Key Takeaways for Students and Practitioners:

  1. Don’t trust the leaderboard blindly: A model that ranks #1 on MTEB (dominated by English/high-resource data) might be mediocre for your specific language needs. The rankings in MUSTS were significantly different from MTEB.
  2. LLMs aren’t magic: For low-resource semantic similarity, a smaller, specialized model like LaBSE or a fine-tuned XLM-R often outperforms a generic Large Language Model.

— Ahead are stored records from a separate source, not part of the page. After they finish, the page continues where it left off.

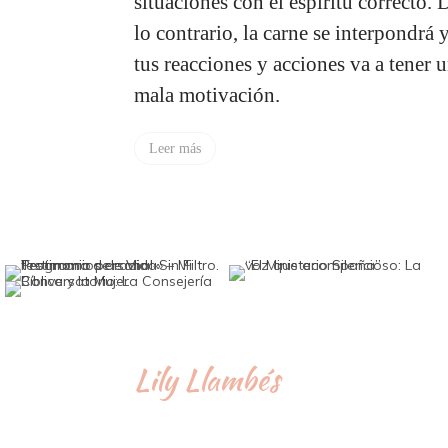
situaciones con el espíritu correcto. 
lo contrario, la carne se interpondrá 
tus reacciones y acciones va a tener 
mala motivación.
Leer más
Lily Llambés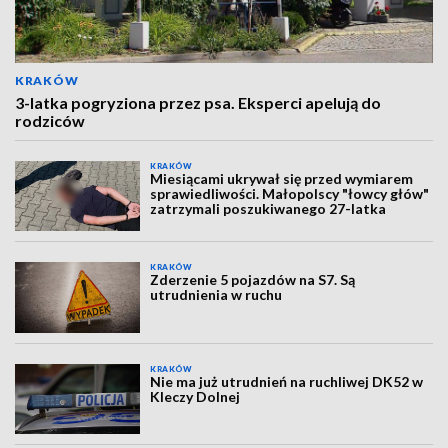
KRAKÓW
3-latka pogryziona przez psa. Eksperci apelują do
rodziców
KRAKÓW
Miesiącami ukrywał się przed wymiarem
sprawiedliwości. Małopolscy "łowcy głów"
zatrzymali poszukiwanego 27-latka
KRAKÓW
Zderzenie 5 pojazdów na S7. Są
utrudnienia w ruchu
KRAKÓW
Nie ma już utrudnień na ruchliwej DK52 w
Kleczy Dolnej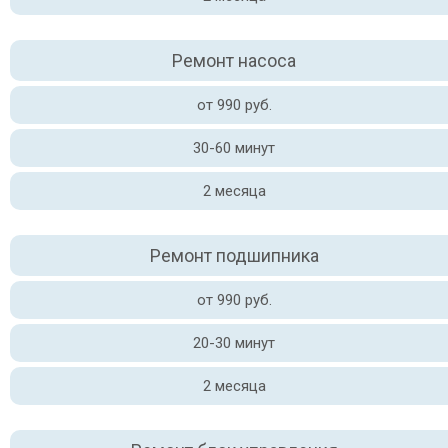
Ремонт насоса
от 990 руб.
30-60 минут
2 месяца
Ремонт подшипника
от 990 руб.
20-30 минут
2 месяца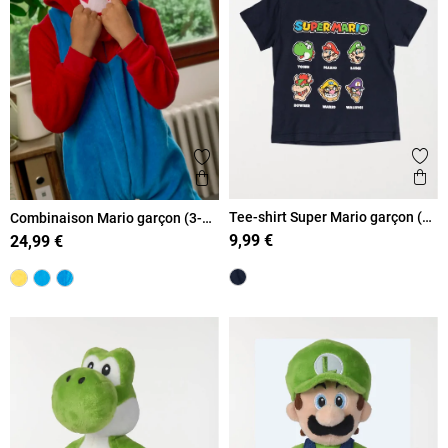
Ajout
Ajouter aux favoris
Ape
Aperçu rapide
Tee-shirt Super Mario garçon (3-
Combinaison Mario garçon (3-
12A)
12A)
9,99 €
24,99 €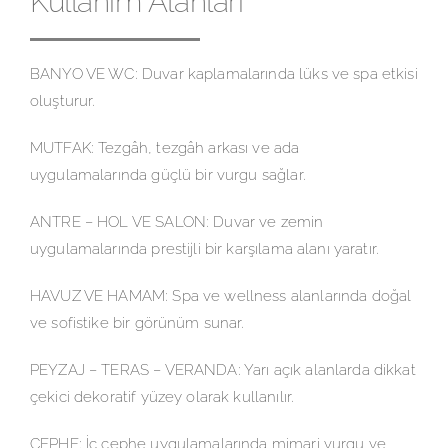
Kullanım Alanları
BANYO VE WC: Duvar kaplamalarında lüks ve spa etkisi
oluşturur.
MUTFAK: Tezgâh, tezgâh arkası ve ada
uygulamalarında güçlü bir vurgu sağlar.
ANTRE – HOL VE SALON: Duvar ve zemin
uygulamalarında prestijli bir karşılama alanı yaratır.
HAVUZ VE HAMAM: Spa ve wellness alanlarında doğal
ve sofistike bir görünüm sunar.
PEYZAJ – TERAS – VERANDA: Yarı açık alanlarda dikkat
çekici dekoratif yüzey olarak kullanılır.
CEPHE: İç cephe uygulamalarında mimari vurgu ve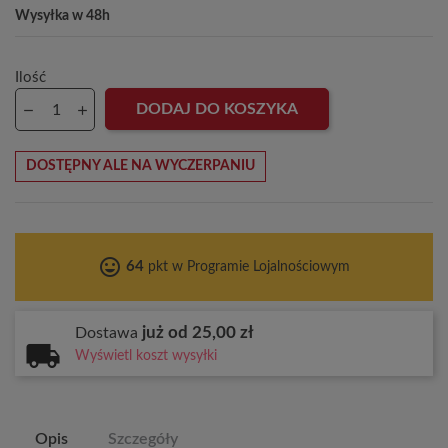
Wysyłka w 48h
Ilość
DODAJ DO KOSZYKA
DOSTĘPNY ALE NA WYCZERPANIU
tag_faces
64
pkt w Programie Lojalnościowym
już od 25,00 zł
Dostawa
Wyświetl koszt wysyłki
Opis
Szczegóły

  3. Data quality matters: The success of MUSTS proves the value of strictly annotated, clean data over massive, noisy, machine-translated datasets.

As we move forward, benchmarks like MUSTS are essential. They force us to look beyond the “Winner” languages and ensure that the AI revolution includes the billions of people who speak “Underdog” languages. If you are building multilingual applications, assessing your model on MUSTS rather than just translating English benchmarks is a necessary step toward true reliability.